When the meditator notes in this manner — that the feeling itself experiences by virtue of turning the object into an object — the student should understand that he knows clearly: “We are experiencing a pleasant feeling.” Like the story of a certain elder who, though ill, was inwardly established in mindfulness:

(It is told of a certain elder:) It was heard that an elder, while unwell, would sigh and toss about. A young bhikkhu asked him: “Sir, where specifically does the pain stab you?” The elder answered: “Friend, the place of stabbing is nowhere specific; there is simply the feeling experiencing itself, caused by having the object as an object.” The young bhikkhu said: “Then you should suppress it at the time you know it, should you not?” The elder replied: “I am suppressing it, friend.” The young bhikkhu said: “That restraining is excellent.” The elder restrained it. Then a wind of pain reached the heart; the large intestine expelled itself upon the bed. The elder showed the young bhikkhu and said: “Is such restraint enough now, friend?” The young monk was silent. The elder practiced steadily and then attained arahantship with analytical knowledges (paṭisamphidā) — an arahant who passed away with life fully present.

Thus when the meditator knows clearly how pleasure is, how pain is, etc., and when one experiences ākusala-free anukampa (i.e., the “not-sensual” form of the painful-pleasant-neutral triad — here: the non-sensual form of aduḥkha-sukha), he knows clearly: “I am experiencing the non-sensual (non-material) unpleasant-pleasant feeling.”

— End of passage —

Short Pāli Glossary (concise · intensive)

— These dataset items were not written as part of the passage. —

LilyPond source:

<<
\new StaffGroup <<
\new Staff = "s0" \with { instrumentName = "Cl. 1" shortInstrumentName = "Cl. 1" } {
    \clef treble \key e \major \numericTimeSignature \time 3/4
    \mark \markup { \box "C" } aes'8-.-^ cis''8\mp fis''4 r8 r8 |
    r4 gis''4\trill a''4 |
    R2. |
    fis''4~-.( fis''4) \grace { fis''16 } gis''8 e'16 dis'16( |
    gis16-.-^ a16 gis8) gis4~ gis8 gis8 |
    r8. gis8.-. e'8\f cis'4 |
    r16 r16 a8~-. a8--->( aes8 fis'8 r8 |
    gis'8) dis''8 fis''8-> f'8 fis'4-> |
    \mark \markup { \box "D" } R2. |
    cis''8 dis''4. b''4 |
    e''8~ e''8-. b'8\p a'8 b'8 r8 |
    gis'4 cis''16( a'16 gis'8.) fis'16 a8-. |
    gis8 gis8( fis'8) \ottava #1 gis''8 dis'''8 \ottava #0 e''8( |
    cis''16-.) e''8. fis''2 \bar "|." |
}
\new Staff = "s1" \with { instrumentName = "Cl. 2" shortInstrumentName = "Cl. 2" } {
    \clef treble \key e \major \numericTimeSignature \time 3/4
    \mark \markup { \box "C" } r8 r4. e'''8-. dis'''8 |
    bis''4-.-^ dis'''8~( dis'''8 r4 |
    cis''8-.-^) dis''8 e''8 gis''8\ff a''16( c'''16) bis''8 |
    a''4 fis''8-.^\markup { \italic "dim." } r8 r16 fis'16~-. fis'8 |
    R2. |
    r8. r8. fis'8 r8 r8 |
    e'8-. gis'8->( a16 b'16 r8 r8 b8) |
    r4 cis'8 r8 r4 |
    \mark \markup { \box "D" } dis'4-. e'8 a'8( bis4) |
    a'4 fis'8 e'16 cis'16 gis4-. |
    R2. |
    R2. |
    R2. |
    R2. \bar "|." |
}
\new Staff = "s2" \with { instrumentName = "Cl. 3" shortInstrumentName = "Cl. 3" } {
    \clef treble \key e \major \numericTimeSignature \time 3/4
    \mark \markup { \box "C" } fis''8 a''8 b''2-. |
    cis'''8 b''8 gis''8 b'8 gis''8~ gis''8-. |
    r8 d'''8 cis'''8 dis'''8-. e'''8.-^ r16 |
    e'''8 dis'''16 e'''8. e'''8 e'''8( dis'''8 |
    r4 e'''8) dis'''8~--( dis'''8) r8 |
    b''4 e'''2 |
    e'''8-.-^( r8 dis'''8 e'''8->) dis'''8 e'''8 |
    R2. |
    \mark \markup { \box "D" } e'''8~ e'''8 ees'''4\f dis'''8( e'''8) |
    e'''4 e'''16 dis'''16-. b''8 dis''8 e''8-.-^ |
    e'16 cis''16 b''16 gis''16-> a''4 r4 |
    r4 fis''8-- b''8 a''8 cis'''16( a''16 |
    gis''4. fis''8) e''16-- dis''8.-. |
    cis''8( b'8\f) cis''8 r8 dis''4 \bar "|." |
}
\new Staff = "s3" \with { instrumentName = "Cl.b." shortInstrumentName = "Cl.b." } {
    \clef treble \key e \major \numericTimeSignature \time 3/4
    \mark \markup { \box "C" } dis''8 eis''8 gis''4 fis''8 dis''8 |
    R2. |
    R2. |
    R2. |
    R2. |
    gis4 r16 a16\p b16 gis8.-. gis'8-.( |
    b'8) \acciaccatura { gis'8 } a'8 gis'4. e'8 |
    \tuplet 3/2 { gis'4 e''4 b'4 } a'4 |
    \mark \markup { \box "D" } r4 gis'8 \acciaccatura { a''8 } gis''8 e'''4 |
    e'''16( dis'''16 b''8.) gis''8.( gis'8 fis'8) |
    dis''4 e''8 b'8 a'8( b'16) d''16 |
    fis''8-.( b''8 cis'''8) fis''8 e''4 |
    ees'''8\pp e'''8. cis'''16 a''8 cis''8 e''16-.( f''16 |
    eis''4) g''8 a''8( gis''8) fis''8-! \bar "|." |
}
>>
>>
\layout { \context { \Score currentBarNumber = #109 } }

  • vedanā — “feeling” / affective tone: the hedonic quality of an experience (pleasant sukha, painful dukkha, or neutral adukkhamasukhā / neither-pleasant-nor-painful). In early texts vedanā is an immediate, phenomenological register, distinct from perception (saññā) and mental formations (saṅkhāra).
  • vedanānupassanā — “contemplation of feelings”: the satipaṭṭhāna practice that contemplates feelings as they arise and pass away, discriminating them as conditioned processes (how they arise, abide, and cease) rather than as owned by an enduring self.
  • kāyānupassanā — “body-contemplation (part of Satipaṭṭhāna)”: here the text notes it was taught earlier in fourteen ways; vedanānupassanā is now taken up after that.
  • sati / satipaṭṭhāna — mindfulness / the establishments of mindfulness: clear present recollection and contemplative presence; when described as a “practice” it points to systematic, discerning observation (not mere ordinary noticing).
  • kammaṭṭhāna — “place of work/practice” (meditation-work): in this context it means a proper meditative method or object that is soteriologically effective; the text distinguishes ordinary knowing from kammaṭṭhāna-quality knowing.
  • satta-upaladdhi / satta-saññā — (literally “grasping of being” / “being-sense”): the cognitive-tendency to reify an experience as ‘a being’ or to take phenomena as owned by an enduring self; the passage emphasizes that ordinary, naive awareness cannot uproot these.
  • ahaṁ vedayāmi — conventional expression “I experience (a feeling)”: the Sutta notes such first-person locutions are conventional speech about the fact of occurrence, not ontological claims — the contemplative task is to discern the process itself, not to reify an experiencer.
  • ko veyyati? kassa vedanā? kiṁkāraṇaṁ? — Pāli interrogatives from the passage: “Who experiences?” / “Of whom is the feeling experienced?” / “By what cause is it experienced?” — used to de-personalize the event and show the conditioned nature of feeling.
  • paṭisamphidā / analytical knowledges — the knowledges of analytical penetration that can arise in deep practice leading to arahantship; in the story the elder attains arahantship “with paṭisamphidā.”